> **Activities**:
1. According to the text on Ibrahim Bahr al-Uloom, what governmental decision did he protest when he resigned as oil minister in 2005?
2. Repeat word for word the part of the text on Ibrahim Bahr al-Uloom that opens with the words containing "Sayyid Dr. Muhammad-Ibrahim" and closes with "oil products five-fold.".

> **Excerpt provided**:
▼

Oil Minister of Iraq
- In office May 2005 – December 2005
- Preceded by: Ahmed Chalabi
- Succeeded by: Ahmed Chalabi

Personal details
- Born: 1954 (age 71–72) Najaf, Iraq
- Party: Independent
- Relations: Mohammad Bahr al-Uloom (father) Razi Shirazi (maternal uncle)

= Ibrahim Bahr al-Uloom =

Iraqi politician (born 1954)

Sayyid Dr. Muhammad-Ibrahim Bahr al-Uloom (محمد ابراهيم بحر العلوم; born 1954) is an Iraqi politician, academician, and petroleum expert. He has served twice as the Iraqi Minister of Oil. He first took the ministerial role as part of the cabinet appointed by the Interim Iraq Governing Council in September 2003 until June 2004. Bahr al-Uloom went on to serve a second term as the minister in 2005 where he then submitted his resignation in protest against a governmental decision to increase the price of oil products five-fold.

▲

> **Dataset**:
▼

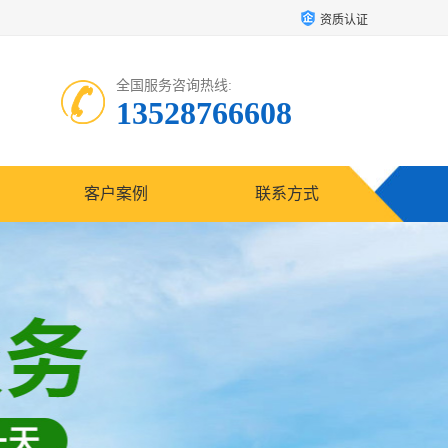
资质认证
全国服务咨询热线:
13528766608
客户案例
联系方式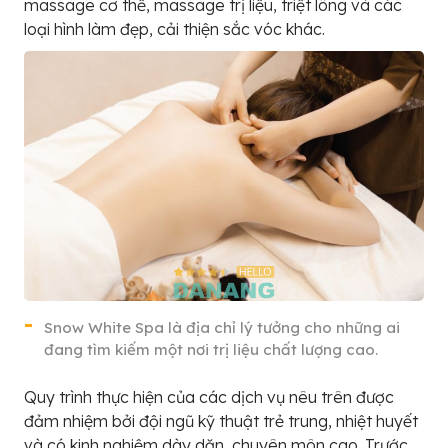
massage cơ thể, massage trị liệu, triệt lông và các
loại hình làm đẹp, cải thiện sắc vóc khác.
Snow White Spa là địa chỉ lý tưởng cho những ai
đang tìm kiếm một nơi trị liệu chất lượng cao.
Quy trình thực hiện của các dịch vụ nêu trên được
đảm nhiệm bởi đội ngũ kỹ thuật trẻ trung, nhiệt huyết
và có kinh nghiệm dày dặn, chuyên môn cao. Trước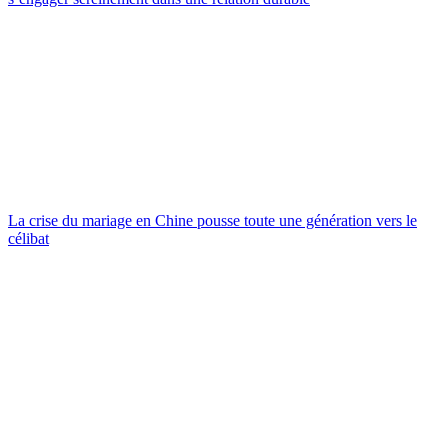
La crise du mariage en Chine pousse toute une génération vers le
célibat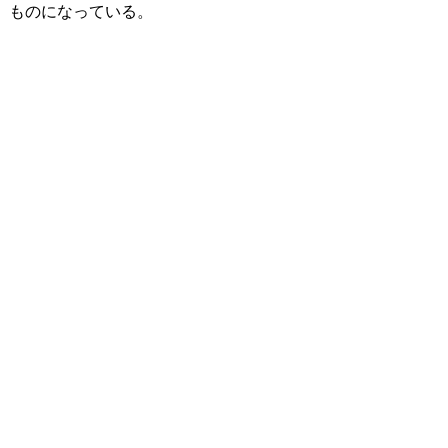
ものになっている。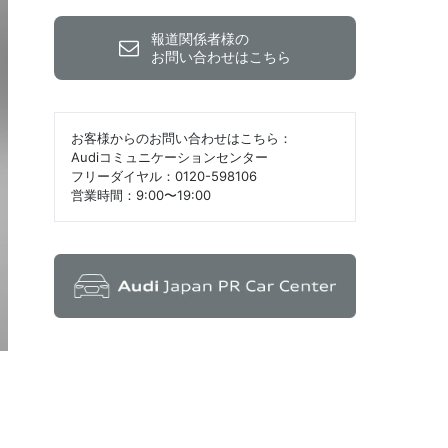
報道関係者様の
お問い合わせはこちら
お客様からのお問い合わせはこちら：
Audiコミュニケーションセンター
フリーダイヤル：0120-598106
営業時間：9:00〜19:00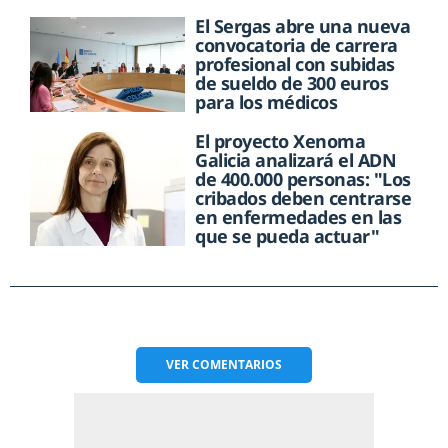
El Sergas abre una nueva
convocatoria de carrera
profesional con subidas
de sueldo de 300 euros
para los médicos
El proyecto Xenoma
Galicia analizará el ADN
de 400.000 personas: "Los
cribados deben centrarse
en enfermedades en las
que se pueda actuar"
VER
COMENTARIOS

▲

> **Task results**:
1. He protested a governmental decision to increase the price of oil products five-fold.

2.
Sayyid Dr. Muhammad-Ibrahim Bahr al-Uloom (محمد ابراهيم بحر العلوم; born 1954) is an Iraqi politician, academician, and petroleum expert. He has served twice as the Iraqi Minister of Oil. He first took the ministerial role as part of the cabinet appointed by the Interim Iraq Governing Council in September 2003 until June 2004. Bahr al-Uloom went on to serve a second term as the minister in 2005 where he then submitted his resignation in protest against a governmental decision to increase the price of oil products five-fold.